-- Your instructions --
Reproduce the lines below, substituting "Video's" for every occurrence of "Filmpjes" and leaving everything else unchanged.

-- Dataset entries --
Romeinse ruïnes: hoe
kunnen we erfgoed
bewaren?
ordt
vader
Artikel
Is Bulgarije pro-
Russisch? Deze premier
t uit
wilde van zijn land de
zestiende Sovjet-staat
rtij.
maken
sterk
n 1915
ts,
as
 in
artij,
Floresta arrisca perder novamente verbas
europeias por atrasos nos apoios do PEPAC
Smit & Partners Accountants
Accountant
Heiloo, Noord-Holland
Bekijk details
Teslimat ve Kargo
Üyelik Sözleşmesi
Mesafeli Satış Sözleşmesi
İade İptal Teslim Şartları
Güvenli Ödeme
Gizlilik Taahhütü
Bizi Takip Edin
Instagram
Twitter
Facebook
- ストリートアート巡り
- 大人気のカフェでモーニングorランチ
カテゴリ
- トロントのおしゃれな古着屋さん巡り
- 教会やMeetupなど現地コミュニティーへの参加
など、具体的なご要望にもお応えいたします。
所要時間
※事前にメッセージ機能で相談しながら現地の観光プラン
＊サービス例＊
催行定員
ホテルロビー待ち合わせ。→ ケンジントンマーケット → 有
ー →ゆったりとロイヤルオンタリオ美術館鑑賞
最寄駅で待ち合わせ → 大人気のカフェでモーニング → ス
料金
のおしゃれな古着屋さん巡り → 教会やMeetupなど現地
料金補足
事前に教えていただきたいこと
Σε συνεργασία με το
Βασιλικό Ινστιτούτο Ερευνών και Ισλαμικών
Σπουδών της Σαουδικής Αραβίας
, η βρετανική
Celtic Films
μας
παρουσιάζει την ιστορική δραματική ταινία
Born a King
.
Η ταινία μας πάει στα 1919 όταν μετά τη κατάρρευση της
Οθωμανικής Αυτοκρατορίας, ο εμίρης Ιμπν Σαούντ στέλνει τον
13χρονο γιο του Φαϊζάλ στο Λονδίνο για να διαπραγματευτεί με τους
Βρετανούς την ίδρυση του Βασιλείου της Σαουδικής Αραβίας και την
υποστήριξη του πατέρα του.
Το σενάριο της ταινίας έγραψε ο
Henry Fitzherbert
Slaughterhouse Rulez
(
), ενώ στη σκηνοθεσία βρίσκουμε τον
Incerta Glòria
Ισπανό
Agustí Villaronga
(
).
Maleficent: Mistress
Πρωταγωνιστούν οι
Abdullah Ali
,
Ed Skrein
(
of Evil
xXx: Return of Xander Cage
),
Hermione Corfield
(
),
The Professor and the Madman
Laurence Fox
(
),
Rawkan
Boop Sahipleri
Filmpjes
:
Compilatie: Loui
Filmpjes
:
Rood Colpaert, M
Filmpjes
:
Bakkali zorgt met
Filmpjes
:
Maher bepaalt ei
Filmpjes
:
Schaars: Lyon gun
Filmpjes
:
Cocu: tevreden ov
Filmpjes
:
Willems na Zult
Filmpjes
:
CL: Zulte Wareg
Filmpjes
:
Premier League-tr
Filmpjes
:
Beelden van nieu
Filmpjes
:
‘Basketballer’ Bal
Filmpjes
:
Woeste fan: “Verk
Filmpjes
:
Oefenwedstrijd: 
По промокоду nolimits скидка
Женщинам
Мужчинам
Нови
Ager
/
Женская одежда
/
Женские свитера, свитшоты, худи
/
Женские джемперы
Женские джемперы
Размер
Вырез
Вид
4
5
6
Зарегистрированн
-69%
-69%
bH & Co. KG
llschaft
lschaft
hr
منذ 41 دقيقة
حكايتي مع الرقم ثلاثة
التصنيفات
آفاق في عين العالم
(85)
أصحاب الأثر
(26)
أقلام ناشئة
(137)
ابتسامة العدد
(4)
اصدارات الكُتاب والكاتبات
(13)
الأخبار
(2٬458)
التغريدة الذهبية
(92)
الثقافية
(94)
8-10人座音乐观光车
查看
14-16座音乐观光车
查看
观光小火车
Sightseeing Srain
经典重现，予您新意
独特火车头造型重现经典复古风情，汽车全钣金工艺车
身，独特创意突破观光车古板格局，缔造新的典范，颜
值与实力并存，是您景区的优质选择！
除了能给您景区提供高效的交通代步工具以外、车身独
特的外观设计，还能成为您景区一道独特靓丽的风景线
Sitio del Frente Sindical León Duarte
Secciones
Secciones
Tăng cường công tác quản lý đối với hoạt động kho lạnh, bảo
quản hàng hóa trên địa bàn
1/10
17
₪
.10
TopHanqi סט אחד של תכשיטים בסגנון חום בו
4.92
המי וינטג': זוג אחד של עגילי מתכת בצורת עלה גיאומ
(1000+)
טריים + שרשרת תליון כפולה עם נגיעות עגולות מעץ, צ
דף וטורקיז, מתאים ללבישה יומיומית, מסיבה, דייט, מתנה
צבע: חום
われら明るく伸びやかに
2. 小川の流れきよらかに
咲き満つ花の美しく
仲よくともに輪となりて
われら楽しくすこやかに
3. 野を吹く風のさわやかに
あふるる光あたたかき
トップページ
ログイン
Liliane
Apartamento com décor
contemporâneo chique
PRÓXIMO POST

-- Solution to this task --
Romeinse ruïnes: hoe
kunnen we erfgoed
bewaren?
ordt
vader
Artikel
Is Bulgarije pro-
Russisch? Deze premier
t uit
wilde van zijn land de
zestiende Sovjet-staat
rtij.
maken
sterk
n 1915
ts,
as
 in
artij,
Floresta arrisca perder novamente verbas
europeias por atrasos nos apoios do PEPAC
Smit & Partners Accountants
Accountant
Heiloo, Noord-Holland
Bekijk details
Teslimat ve Kargo
Üyelik Sözleşmesi
Mesafeli Satış Sözleşmesi
İade İptal Teslim Şartları
Güvenli Ödeme
Gizlilik Taahhütü
Bizi Takip Edin
Instagram
Twitter
Facebook
- ストリートアート巡り
- 大人気のカフェでモーニングorランチ
カテゴリ
- トロントのおしゃれな古着屋さん巡り
- 教会やMeetupなど現地コミュニティーへの参加
など、具体的なご要望にもお応えいたします。
所要時間
※事前にメッセージ機能で相談しながら現地の観光プラン
＊サービス例＊
催行定員
ホテルロビー待ち合わせ。→ ケンジントンマーケット → 有
ー →ゆったりとロイヤルオンタリオ美術館鑑賞
最寄駅で待ち合わせ → 大人気のカフェでモーニング → ス
料金
のおしゃれな古着屋さん巡り → 教会やMeetupなど現地
料金補足
事前に教えていただきたいこと
Σε συνεργασία με το
Βασιλικό Ινστιτούτο Ερευνών και Ισλαμικών
Σπουδών της Σαουδικής Αραβίας
, η βρετανική
Celtic Films
μας
παρουσιάζει την ιστορική δραματική ταινία
Born a King
.
Η ταινία μας πάει στα 1919 όταν μετά τη κατάρρευση της
Οθωμανικής Αυτοκρατορίας, ο εμίρης Ιμπν Σαούντ στέλνει τον
13χρονο γιο του Φαϊζάλ στο Λονδίνο για να διαπραγματευτεί με τους
Βρετανούς την ίδρυση του Βασιλείου της Σαουδικής Αραβίας και την
υποστήριξη του πατέρα του.
Το σενάριο της ταινίας έγραψε ο
Henry Fitzherbert
Slaughterhouse Rulez
(
), ενώ στη σκηνοθεσία βρίσκουμε τον
Incerta Glòria
Ισπανό
Agustí Villaronga
(
).
Maleficent: Mistress
Πρωταγωνιστούν οι
Abdullah Ali
,
Ed Skrein
(
of Evil
xXx: Return of Xander Cage
),
Hermione Corfield
(
),
The Professor and the Madman
Laurence Fox
(
),
Rawkan
Boop Sahipleri
Video's
:
Compilatie: Loui
Video's
:
Rood Colpaert, M
Video's
:
Bakkali zorgt met
Video's
:
Maher bepaalt ei
Video's
:
Schaars: Lyon gun
Video's
:
Cocu: tevreden ov
Video's
:
Willems na Zult
Video's
:
CL: Zulte Wareg
Video's
:
Premier League-tr
Video's
:
Beelden van nieu
Video's
:
‘Basketballer’ Bal
Video's
:
Woeste fan: “Verk
Video's
:
Oefenwedstrijd: 
По промокоду nolimits скидка
Женщинам
Мужчинам
Нови
Ager
/
Женская одежда
/
Женские свитера, свитшоты, худи
/
Женские джемперы
Женские джемперы
Размер
Вырез
Вид
4
5
6
Зарегистрированн
-69%
-69%
bH & Co. KG
llschaft
lschaft
hr
منذ 41 دقيقة
حكايتي مع الرقم ثلاثة
التصنيفات
آفاق في عين العالم
(85)
أصحاب الأثر
(26)
أقلام ناشئة
(137)
ابتسامة العدد
(4)
اصدارات الكُتاب والكاتبات
(13)
الأخبار
(2٬458)
التغريدة الذهبية
(92)
الثقافية
(94)
8-10人座音乐观光车
查看
14-16座音乐观光车
查看
观光小火车
Sightseeing Srain
经典重现，予您新意
独特火车头造型重现经典复古风情，汽车全钣金工艺车
身，独特创意突破观光车古板格局，缔造新的典范，颜
值与实力并存，是您景区的优质选择！
除了能给您景区提供高效的交通代步工具以外、车身独
特的外观设计，还能成为您景区一道独特靓丽的风景线
Sitio del Frente Sindical León Duarte
Secciones
Secciones
Tăng cường công tác quản lý đối với hoạt động kho lạnh, bảo
quản hàng hóa trên địa bàn
1/10
17
₪
.10
TopHanqi סט אחד של תכשיטים בסגנון חום בו
4.92
המי וינטג': זוג אחד של עגילי מתכת בצורת עלה גיאומ
(1000+)
טריים + שרשרת תליון כפולה עם נגיעות עגולות מעץ, צ
דף וטורקיז, מתאים ללבישה יומיומית, מסיבה, דייט, מתנה
צבע: חום
われら明るく伸びやかに
2. 小川の流れきよらかに
咲き満つ花の美しく
仲よくともに輪となりて
われら楽しくすこやかに
3. 野を吹く風のさわやかに
あふるる光あたたかき
トップページ
ログイン
Liliane
Apartamento com décor
contemporâneo chique
PRÓXIMO POST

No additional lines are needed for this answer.